'Pati, Patni, Avalu' a big yawn

Jun 9, 2004 IANS Jun 9



Film: "Pati, Patni, Avalu"; Directors: N. Shivakumar, Vijay Gujjaar;


Producer: N. Shivakumar; Cast: Adarsh, Amrutha, Ruchitha Prasad, Ramesh


Bhat, Chandra Mayur, C.R. Simha, Roopa, Shankara Bhat and others; Music:


Shyam Sunder.


If the title of the film reminds you of the Hindi film "Pati, Patni Aur


Woh", which had superb acting by the unforgettable Sanjeev Kumar, forget it!


The Kannada film is not only mediocre, but falls flat right from the opening


sequence.


The film is a story on organ transplantation, and the hero of the film


undergoes this operation not once but twice. However, the film's focus is


scarcely on advanced medical science.


The narration lacks seriousness, but doesn't make up with anything comic


either. If you thought the theme promises funny situations, you are sadly


mistaken. The film makes the audience neither cry nor laugh, but only yawn.


The story: Adarsh and Chandra Mayur are brothers, and both are motor race


addicts. Adarsh loses his limbs and his brother Chandra Mayur dies in a race


accident. A doctor (C.R. Simha) advises the family to come to terms with


reality and use the advantages of medical science by transplanting Chandra


Mayur's legs and hands on to his brother.

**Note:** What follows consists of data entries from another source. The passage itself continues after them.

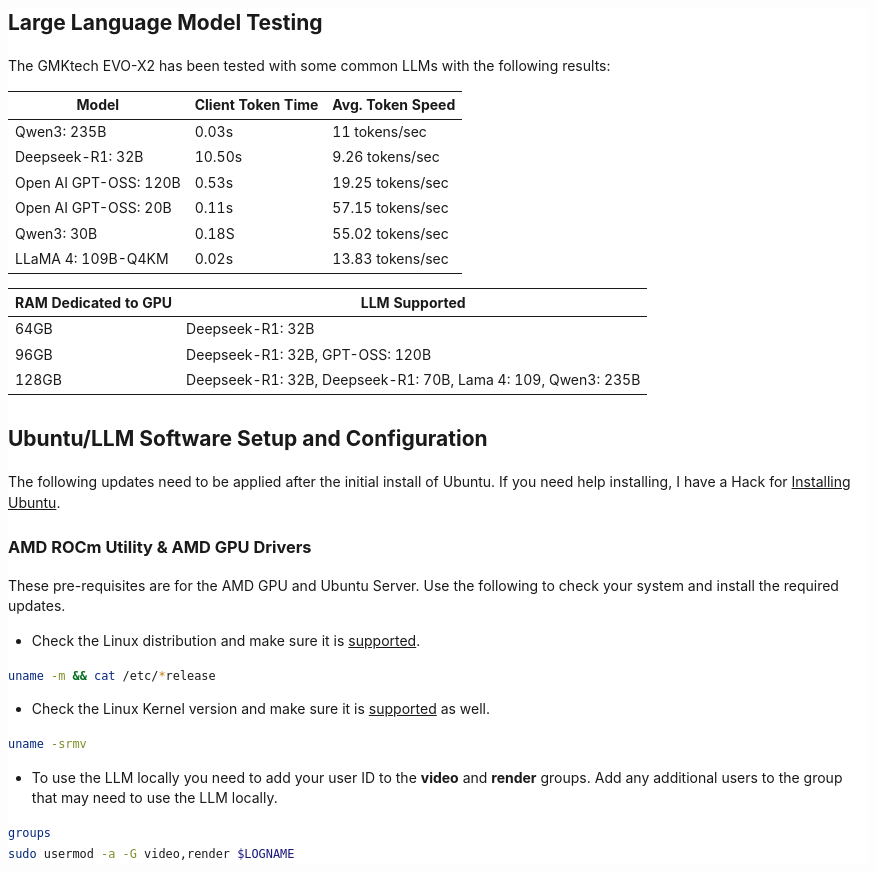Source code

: ## Large Language Model Testing
The GMKtech EVO-X2 has been tested with some common LLMs with the following results:

| Model | Client Token Time | Avg. Token Speed |
|-------|-------------------|------------------|
| Qwen3: 235B | 0.03s | 11 tokens/sec |
| Deepseek-R1: 32B| 10.50s | 9.26 tokens/sec |
| Open AI GPT-OSS: 120B | 0.53s | 19.25 tokens/sec |
| Open AI GPT-OSS: 20B | 0.11s | 57.15 tokens/sec |
| Qwen3: 30B | 0.18S | 55.02 tokens/sec |
LLaMA 4: 109B-Q4KM | 0.02s | 13.83 tokens/sec |

| RAM Dedicated to GPU | LLM Supported |
|----------------------|---------------|
| 64GB | Deepseek-R1: 32B |
| 96GB | Deepseek-R1: 32B, GPT-OSS: 120B |
| 128GB | Deepseek-R1: 32B, Deepseek-R1: 70B, Lama 4: 109, Qwen3: 235B |

## Ubuntu/LLM Software Setup and Configuration
The following updates need to be applied after the initial install of Ubuntu. If you need help installing, I have a Hack for [Installing Ubuntu](https://hydrahacksdocs.github.io/posts/Ubuntu_Server/).

### AMD ROCm Utility & AMD GPU Drivers
These pre-requisites are for the AMD GPU and Ubuntu Server. Use the following to check your system and install the required updates.

- Check the Linux distribution and make sure it is [supported](https://rocm.docs.amd.com/projects/install-on-linux/en/latest/reference/system-requirements.html#supported-distributions).

```bash
uname -m && cat /etc/*release
```

- Check the Linux Kernel version and make sure it is [supported](https://rocm.docs.amd.com/projects/install-on-linux/en/latest/reference/system-requirements.html#supported-distributions) as well.

```bash
uname -srmv
```

- To use the LLM locally you need to add your user ID to the **video** and **render** groups. Add any additional users to the group that may need to use the LLM locally.

```bash
groups
sudo usermod -a -G video,render $LOGNAME
```

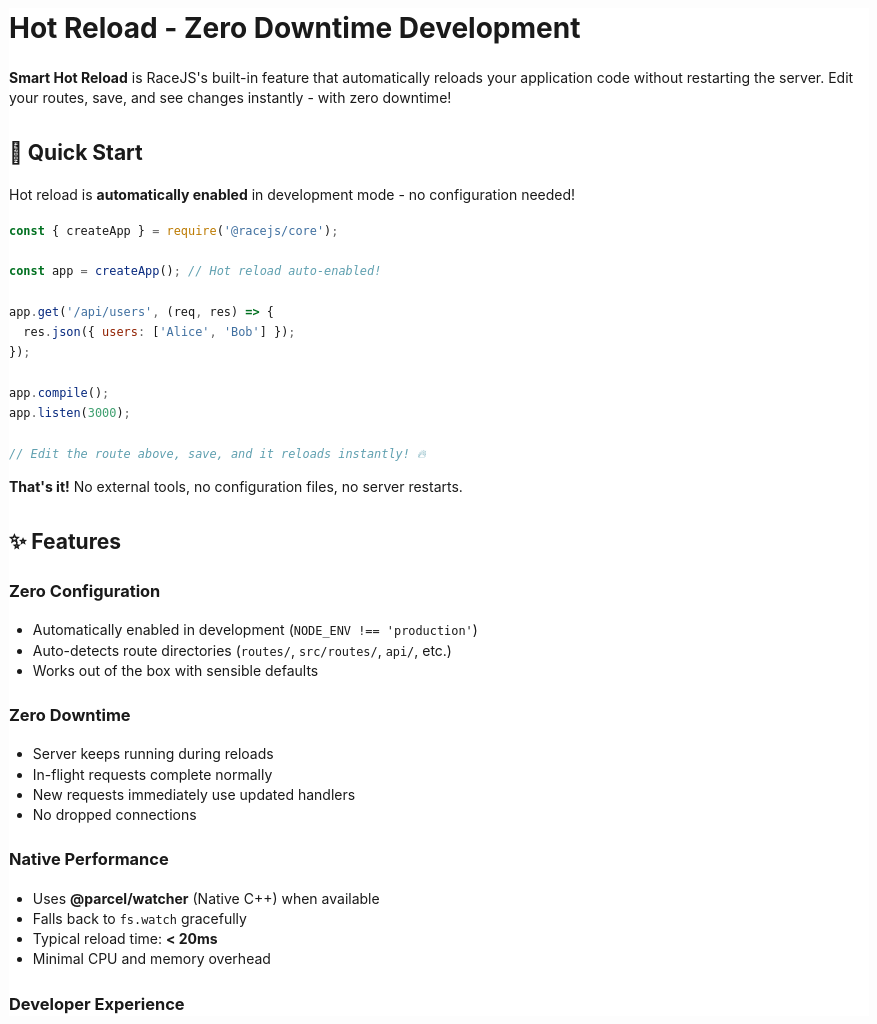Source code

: # Hot Reload - Zero Downtime Development

**Smart Hot Reload** is RaceJS's built-in feature that automatically reloads your application code without restarting the server. Edit your routes, save, and see changes instantly - with zero downtime!

## 🎯 Quick Start

Hot reload is **automatically enabled** in development mode - no configuration needed!

```javascript
const { createApp } = require('@racejs/core');

const app = createApp(); // Hot reload auto-enabled!

app.get('/api/users', (req, res) => {
  res.json({ users: ['Alice', 'Bob'] });
});

app.compile();
app.listen(3000);

// Edit the route above, save, and it reloads instantly! 🔥
```

**That's it!** No external tools, no configuration files, no server restarts.

## ✨ Features

### Zero Configuration

- Automatically enabled in development (`NODE_ENV !== 'production'`)
- Auto-detects route directories (`routes/`, `src/routes/`, `api/`, etc.)
- Works out of the box with sensible defaults

### Zero Downtime

- Server keeps running during reloads
- In-flight requests complete normally
- New requests immediately use updated handlers
- No dropped connections

### Native Performance

- Uses **@parcel/watcher** (Native C++) when available
- Falls back to `fs.watch` gracefully
- Typical reload time: **< 20ms**
- Minimal CPU and memory overhead

### Developer Experience
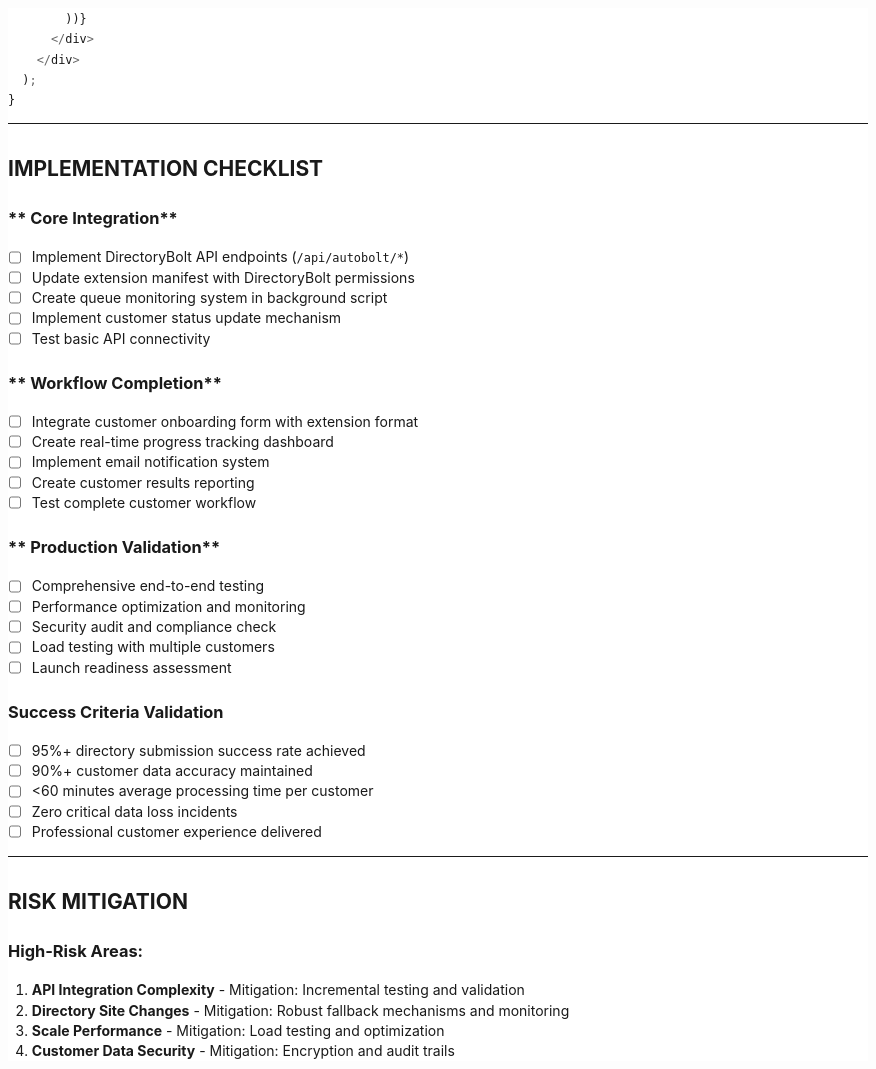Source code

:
 ```javascript
        ))}
      </div>
    </div>
  );
}
```

---

## IMPLEMENTATION CHECKLIST

### ** Core Integration**
- [ ] Implement DirectoryBolt API endpoints (`/api/autobolt/*`)
- [ ] Update extension manifest with DirectoryBolt permissions
- [ ] Create queue monitoring system in background script
- [ ] Implement customer status update mechanism
- [ ] Test basic API connectivity

### ** Workflow Completion**
- [ ] Integrate customer onboarding form with extension format
- [ ] Create real-time progress tracking dashboard
- [ ] Implement email notification system
- [ ] Create customer results reporting
- [ ] Test complete customer workflow

### ** Production Validation**
- [ ] Comprehensive end-to-end testing
- [ ] Performance optimization and monitoring
- [ ] Security audit and compliance check
- [ ] Load testing with multiple customers
- [ ] Launch readiness assessment

### **Success Criteria Validation**
- [ ] 95%+ directory submission success rate achieved
- [ ] 90%+ customer data accuracy maintained
- [ ] <60 minutes average processing time per customer
- [ ] Zero critical data loss incidents
- [ ] Professional customer experience delivered

---

## RISK MITIGATION

### **High-Risk Areas:**
1. **API Integration Complexity** - Mitigation: Incremental testing and validation
2. **Directory Site Changes** - Mitigation: Robust fallback mechanisms and monitoring
3. **Scale Performance** - Mitigation: Load testing and optimization
4. **Customer Data Security** - Mitigation: Encryption and audit trails
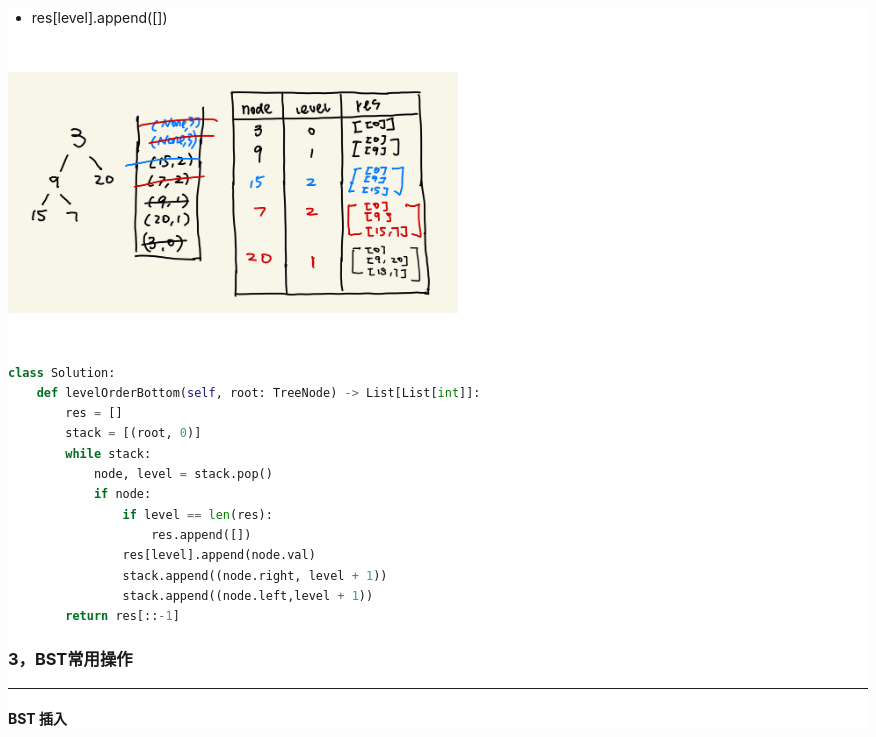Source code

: - res[level].append([])

<img src="LC_PIC/bfs_stack.jpeg" width="450" height="300" />

```python
class Solution:
    def levelOrderBottom(self, root: TreeNode) -> List[List[int]]:
        res = [] 
        stack = [(root, 0)]
        while stack:
            node, level = stack.pop()
            if node:
                if level == len(res):
                    res.append([])
                res[level].append(node.val)
                stack.append((node.right, level + 1))
                stack.append((node.left,level + 1))
        return res[::-1]
```

### 3，BST常用操作

---
#### BST 插入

Chandra Mayur's wife (Roopa) objects at the beginning, but later agrees,


after Adarsh's wife Madhu (played by Amrutha) requests her. Roopa's


affection for her brother-in-law and her actions make Amrutha suspect her


motives.


Adarsh loses his eyes in another accident, and the eyes are transplanted by


an unknown person who had died in Delhi. Adarsh becomes a normal person, but


unfortunately he has to contend with another woman who was the wife of the


person whose eyes were transplanted on him.


The woman likes her husband's eyes so much that she comes to Bangalore to


see the eyes now transplanted on Adarsh. She also wants Adarsh to be hers.


How this complex request gets sorted out is the climax.


The film proceeds at an agonisingly slow pace. The artistes look


emotionless, enacting an insipid script.


Shyam Sunder has provided some good tunes, but the filming is totally out of


place.


Adarsh, who was so good in his first film "Dumbi", and the glamorous Amrutha


have utterly failed to deliver the goods.